The news follows FCA’s decision last month to sue Cummins for $60 million over a selective catalyst reduction (SCR) system that both the U.S. Environmental Protection Agency and the California Air Resources Board say is defective and can lead to an increase in exhaust emissions.
On Monday, a class action lawsuit filed in federal court in Detroit on behalf of nearly a half-million Ram truck owners alleges that both Cummins and FCA neglected to tell consumers that exhaust from certain Cummins diesel engines has been emitting nearly double the amount of pollutants allowed by law. The lawsuit also alleges that changes made to emissions reduction technology reduced fuel efficiency by as much as four percent.
The claims involve heavy-duty 2007 and 2012 Ram pickups, according to the Chicago Tribune. Cummins’ 6.7-liter turbo diesel engine was available for both of those trucks.
Cummins issued a statement on its website denying claims made in the lawsuit, including the accusation that some of its engines installed in Ram pickups have been releasing excessive amounts of nitrogen oxide.
“Yesterday, a class action lawsuit was filed against Cummins (CMI) and Fiat Chrysler (FCA) alleging, among other things, that we violated various emissions standards and regulations. This lawsuit has no merit and contains false and exaggerated claims. Cummins will combat these claims vigorously,” the statement reads.
“Cummins is deeply disappointed in this effort to tarnish our image and standing as a company. Cummins and Chrysler/FCA have been strong partners for more than 30 years, and we are committed to providing high quality products and service for our customers.
“Cummins has robust certification and compliance processes, adhering to all emissions regulations worldwide, and we prohibit the use of defeat devices in all of our products.
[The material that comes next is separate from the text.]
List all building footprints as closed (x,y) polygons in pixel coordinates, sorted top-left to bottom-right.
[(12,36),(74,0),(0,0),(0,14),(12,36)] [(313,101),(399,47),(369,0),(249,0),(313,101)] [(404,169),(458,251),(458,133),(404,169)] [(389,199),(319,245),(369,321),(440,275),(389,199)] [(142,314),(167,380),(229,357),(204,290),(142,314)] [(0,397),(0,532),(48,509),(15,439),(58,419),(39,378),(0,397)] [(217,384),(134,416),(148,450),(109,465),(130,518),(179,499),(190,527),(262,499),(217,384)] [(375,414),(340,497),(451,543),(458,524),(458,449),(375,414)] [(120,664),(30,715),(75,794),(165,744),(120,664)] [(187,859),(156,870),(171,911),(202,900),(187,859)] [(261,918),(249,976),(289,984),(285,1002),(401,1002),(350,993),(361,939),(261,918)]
We are transparent with all governing bodies in these processes, from disclosure of the design and operation of the emission control system, to test processes and results and later to any necessary reporting and corrective action processes if required.
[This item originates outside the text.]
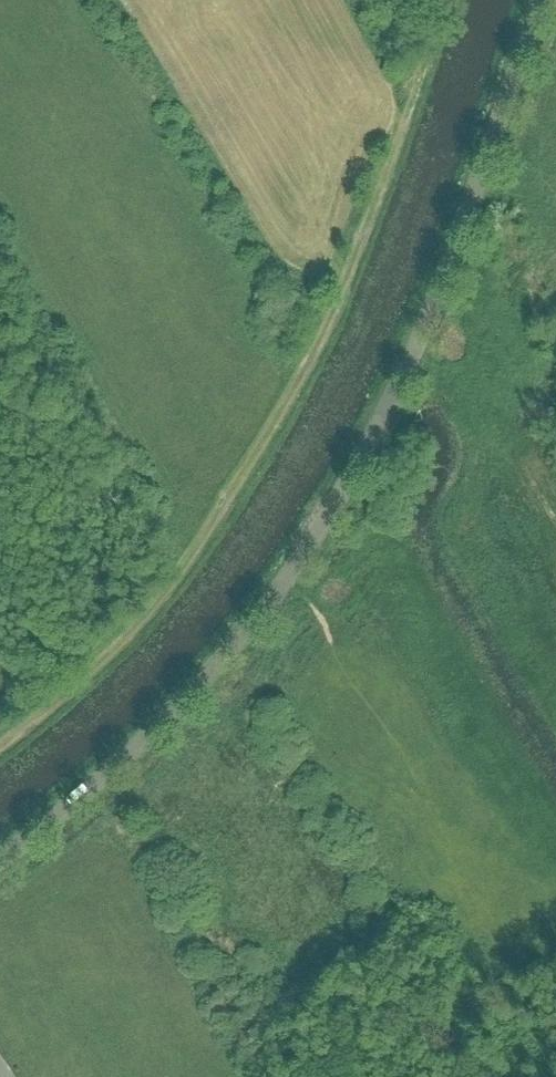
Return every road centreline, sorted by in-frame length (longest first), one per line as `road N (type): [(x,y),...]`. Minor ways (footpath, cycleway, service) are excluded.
road 1 (unclassified): [(0,855),(154,729),(227,655),(349,484),(455,251),(540,0)]
road 2 (track): [(443,0),(336,299),(251,467),(145,610),(0,748)]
“Cummins works collaboratively and proactively with emission regulators globally to ensure emission standards are clear, appropriately stringent and enforceable, in an effort to ensure our products deliver on our commitments to our customers and the environment in real world use every day.”
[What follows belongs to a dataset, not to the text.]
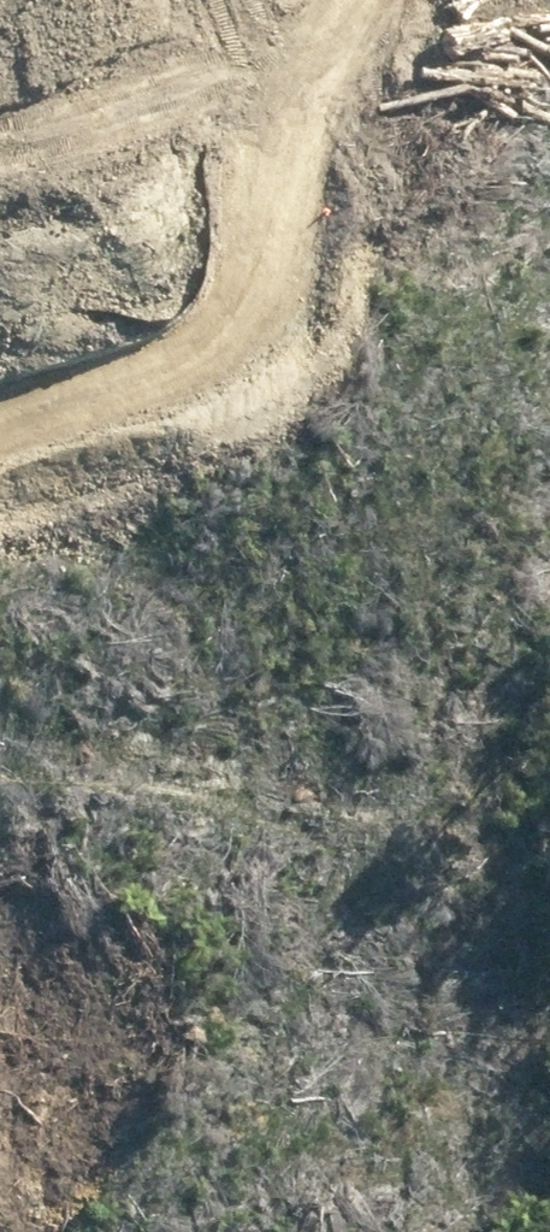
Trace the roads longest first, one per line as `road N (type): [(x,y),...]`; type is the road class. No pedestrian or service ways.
road 1 (trunk): [(422,0),(350,271),(158,815),(0,1157)]
road 2 (trunk): [(0,913),(82,735),(272,180),(318,0)]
FCA responded to Equipment World’s request for comment with the following response:
“FCA US has received notice of the filing against FCA US and Cummins Inc. of a complaint related to the emissions performance of certain Ram trucks.
“FCA US is reviewing the complaint. Based on the information available to it, FCA US does not believe that the claims brought against it are meritorious.
“FCA US will contest this lawsuit vigorously.”
Besides fraud, Cummins and FCA are also facing accusations of false advertising and racketeering. The lawsuit contends that more stringent emissions standards set by the U.S. Environmental Protection Agency and made effective for heavy-duty diesel engines in 2010 led Cummins and FCA to meet the standards three years ahead of time. However, in doing so, the complainants say that Cummins developed an engine that releases excessive emissions.